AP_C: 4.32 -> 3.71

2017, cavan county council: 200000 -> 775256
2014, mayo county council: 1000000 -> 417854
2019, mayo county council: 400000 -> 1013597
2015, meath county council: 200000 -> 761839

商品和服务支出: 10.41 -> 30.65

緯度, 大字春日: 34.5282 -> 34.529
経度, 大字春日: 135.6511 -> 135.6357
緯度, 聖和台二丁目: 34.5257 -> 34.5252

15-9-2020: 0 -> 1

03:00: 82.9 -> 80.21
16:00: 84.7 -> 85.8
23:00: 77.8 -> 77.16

+===+

- _Exercise details_
Return the full listing exactly as written.

- _Solution to this exercise_
AP_C: 4.32 -> 3.71

2017, cavan county council: 200000 -> 775256
2014, mayo county council: 1000000 -> 417854
2019, mayo county council: 400000 -> 1013597
2015, meath county council: 200000 -> 761839

商品和服务支出: 10.41 -> 30.65

緯度, 大字春日: 34.5282 -> 34.529
経度, 大字春日: 135.6511 -> 135.6357
緯度, 聖和台二丁目: 34.5257 -> 34.5252

15-9-2020: 0 -> 1

03:00: 82.9 -> 80.21
16:00: 84.7 -> 85.8
23:00: 77.8 -> 77.16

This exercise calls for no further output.